## Task goal
Give again the lines of the data from its first line through the line with "ஏ.ஆர் ரகுமான் மகன் அமீன் சென்ற". Change nothing.
Start of Input data
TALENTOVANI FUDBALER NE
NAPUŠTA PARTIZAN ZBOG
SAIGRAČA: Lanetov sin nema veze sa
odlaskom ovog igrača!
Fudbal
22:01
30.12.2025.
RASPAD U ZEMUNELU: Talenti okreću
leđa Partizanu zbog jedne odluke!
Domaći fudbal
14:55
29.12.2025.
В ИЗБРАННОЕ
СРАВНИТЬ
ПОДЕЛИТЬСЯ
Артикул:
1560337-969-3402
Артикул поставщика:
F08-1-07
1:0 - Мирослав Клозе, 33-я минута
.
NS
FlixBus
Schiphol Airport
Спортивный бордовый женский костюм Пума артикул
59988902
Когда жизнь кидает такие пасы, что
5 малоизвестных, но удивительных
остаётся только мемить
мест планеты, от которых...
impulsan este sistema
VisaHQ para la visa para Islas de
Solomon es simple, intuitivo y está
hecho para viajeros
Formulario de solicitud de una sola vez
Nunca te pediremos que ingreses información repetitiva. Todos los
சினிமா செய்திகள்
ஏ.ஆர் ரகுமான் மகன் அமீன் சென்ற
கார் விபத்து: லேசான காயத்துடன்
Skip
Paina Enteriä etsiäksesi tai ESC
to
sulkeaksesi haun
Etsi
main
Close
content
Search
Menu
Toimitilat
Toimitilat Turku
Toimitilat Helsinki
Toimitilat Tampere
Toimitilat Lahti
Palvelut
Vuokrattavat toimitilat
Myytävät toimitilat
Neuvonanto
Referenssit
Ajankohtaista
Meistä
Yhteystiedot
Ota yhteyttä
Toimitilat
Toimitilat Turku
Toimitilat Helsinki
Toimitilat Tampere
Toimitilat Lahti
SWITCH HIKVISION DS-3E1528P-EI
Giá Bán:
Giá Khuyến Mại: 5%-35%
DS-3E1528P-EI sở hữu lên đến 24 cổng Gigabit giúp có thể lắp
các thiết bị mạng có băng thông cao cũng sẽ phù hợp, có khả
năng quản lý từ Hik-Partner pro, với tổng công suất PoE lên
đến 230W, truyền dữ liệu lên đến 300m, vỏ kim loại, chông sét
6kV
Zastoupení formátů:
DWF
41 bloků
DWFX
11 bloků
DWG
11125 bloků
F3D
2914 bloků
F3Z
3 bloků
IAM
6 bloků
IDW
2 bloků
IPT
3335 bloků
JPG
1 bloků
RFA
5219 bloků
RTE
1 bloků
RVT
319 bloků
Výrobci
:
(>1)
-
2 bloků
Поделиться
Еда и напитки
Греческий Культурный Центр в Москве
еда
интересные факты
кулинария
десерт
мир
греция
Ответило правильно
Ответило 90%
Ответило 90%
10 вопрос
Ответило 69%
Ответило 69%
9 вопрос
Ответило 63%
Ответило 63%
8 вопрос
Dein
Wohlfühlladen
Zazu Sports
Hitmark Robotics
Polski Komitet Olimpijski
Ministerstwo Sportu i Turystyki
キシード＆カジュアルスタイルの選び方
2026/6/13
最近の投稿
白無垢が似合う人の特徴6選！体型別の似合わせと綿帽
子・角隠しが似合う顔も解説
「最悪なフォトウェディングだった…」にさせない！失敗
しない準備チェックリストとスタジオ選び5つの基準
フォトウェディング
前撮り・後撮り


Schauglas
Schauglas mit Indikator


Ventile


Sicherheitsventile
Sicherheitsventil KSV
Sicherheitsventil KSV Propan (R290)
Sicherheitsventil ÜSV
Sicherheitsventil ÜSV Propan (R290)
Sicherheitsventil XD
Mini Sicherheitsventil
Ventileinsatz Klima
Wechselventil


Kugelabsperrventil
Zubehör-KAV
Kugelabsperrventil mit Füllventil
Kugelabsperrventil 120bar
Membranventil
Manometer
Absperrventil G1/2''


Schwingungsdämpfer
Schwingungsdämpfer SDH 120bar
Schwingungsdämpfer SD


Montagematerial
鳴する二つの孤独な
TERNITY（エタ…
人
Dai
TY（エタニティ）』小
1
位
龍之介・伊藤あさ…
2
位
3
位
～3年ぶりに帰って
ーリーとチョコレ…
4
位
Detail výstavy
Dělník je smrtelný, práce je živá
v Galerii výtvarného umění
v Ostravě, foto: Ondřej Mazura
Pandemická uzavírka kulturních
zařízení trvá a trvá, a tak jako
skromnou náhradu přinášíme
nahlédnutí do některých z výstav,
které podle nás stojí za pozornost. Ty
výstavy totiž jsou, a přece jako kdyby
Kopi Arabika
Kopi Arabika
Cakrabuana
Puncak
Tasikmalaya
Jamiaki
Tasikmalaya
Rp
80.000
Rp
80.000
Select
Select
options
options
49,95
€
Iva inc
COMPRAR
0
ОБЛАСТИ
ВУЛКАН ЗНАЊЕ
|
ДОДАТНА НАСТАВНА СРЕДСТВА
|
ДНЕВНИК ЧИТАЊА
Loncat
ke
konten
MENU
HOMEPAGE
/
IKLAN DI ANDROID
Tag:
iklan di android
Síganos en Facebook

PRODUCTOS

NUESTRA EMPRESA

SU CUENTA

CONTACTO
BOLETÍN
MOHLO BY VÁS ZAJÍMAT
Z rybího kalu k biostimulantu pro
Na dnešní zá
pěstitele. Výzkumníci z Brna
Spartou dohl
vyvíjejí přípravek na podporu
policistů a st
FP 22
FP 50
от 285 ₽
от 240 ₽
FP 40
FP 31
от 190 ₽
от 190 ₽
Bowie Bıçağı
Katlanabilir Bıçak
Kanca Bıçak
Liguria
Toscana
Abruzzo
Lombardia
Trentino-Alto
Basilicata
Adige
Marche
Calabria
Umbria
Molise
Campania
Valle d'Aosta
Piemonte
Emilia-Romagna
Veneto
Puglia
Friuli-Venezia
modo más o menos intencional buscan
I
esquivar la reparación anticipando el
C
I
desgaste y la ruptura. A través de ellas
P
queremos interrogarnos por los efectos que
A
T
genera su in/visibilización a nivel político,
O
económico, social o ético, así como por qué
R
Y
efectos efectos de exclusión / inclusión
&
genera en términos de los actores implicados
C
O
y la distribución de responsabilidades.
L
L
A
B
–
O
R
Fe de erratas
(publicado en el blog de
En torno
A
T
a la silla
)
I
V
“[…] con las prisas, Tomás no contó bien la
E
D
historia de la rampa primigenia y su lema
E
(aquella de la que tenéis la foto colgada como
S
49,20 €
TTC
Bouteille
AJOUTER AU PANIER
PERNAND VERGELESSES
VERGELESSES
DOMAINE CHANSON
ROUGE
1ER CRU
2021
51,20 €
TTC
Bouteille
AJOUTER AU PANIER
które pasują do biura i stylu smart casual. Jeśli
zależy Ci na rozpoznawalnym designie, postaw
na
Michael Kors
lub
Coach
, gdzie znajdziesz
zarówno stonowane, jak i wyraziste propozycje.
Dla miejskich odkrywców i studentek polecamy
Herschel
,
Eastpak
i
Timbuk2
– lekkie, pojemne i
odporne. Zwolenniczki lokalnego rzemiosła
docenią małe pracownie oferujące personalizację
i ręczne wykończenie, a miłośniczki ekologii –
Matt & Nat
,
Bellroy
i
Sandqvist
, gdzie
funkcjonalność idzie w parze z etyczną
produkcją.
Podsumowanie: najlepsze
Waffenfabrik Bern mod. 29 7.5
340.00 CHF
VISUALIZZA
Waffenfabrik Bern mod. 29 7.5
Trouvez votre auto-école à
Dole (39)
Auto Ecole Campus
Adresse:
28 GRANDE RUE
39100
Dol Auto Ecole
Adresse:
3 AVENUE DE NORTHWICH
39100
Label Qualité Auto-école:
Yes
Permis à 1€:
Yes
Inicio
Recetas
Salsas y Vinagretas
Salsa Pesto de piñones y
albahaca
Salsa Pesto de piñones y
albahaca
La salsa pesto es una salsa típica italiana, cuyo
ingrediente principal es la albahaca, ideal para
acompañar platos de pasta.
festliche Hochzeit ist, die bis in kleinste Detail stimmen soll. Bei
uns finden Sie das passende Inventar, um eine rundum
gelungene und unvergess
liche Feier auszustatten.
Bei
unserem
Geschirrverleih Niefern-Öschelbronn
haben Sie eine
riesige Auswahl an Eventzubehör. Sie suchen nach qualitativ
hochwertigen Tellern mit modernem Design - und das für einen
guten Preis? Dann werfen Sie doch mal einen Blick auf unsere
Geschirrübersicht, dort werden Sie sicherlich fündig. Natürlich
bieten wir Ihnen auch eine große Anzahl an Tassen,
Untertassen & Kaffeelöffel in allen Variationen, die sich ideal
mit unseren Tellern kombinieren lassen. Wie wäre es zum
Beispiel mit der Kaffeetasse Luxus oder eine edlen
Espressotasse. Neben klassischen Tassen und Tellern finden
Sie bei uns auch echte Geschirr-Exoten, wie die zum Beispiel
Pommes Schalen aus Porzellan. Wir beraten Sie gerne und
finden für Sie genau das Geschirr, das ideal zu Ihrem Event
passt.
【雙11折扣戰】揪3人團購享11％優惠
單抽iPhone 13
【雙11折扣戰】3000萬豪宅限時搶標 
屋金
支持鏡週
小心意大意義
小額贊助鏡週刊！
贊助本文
End of Input data
## Solution for this exercise
TALENTOVANI FUDBALER NE
NAPUŠTA PARTIZAN ZBOG
SAIGRAČA: Lanetov sin nema veze sa
odlaskom ovog igrača!
Fudbal
22:01
30.12.2025.
RASPAD U ZEMUNELU: Talenti okreću
leđa Partizanu zbog jedne odluke!
Domaći fudbal
14:55
29.12.2025.
В ИЗБРАННОЕ
СРАВНИТЬ
ПОДЕЛИТЬСЯ
Артикул:
1560337-969-3402
Артикул поставщика:
F08-1-07
1:0 - Мирослав Клозе, 33-я минута
.
NS
FlixBus
Schiphol Airport
Спортивный бордовый женский костюм Пума артикул
59988902
Когда жизнь кидает такие пасы, что
5 малоизвестных, но удивительных
остаётся только мемить
мест планеты, от которых...
impulsan este sistema
VisaHQ para la visa para Islas de
Solomon es simple, intuitivo y está
hecho para viajeros
Formulario de solicitud de una sola vez
Nunca te pediremos que ingreses información repetitiva. Todos los
சினிமா செய்திகள்
ஏ.ஆர் ரகுமான் மகன் அமீன் சென்ற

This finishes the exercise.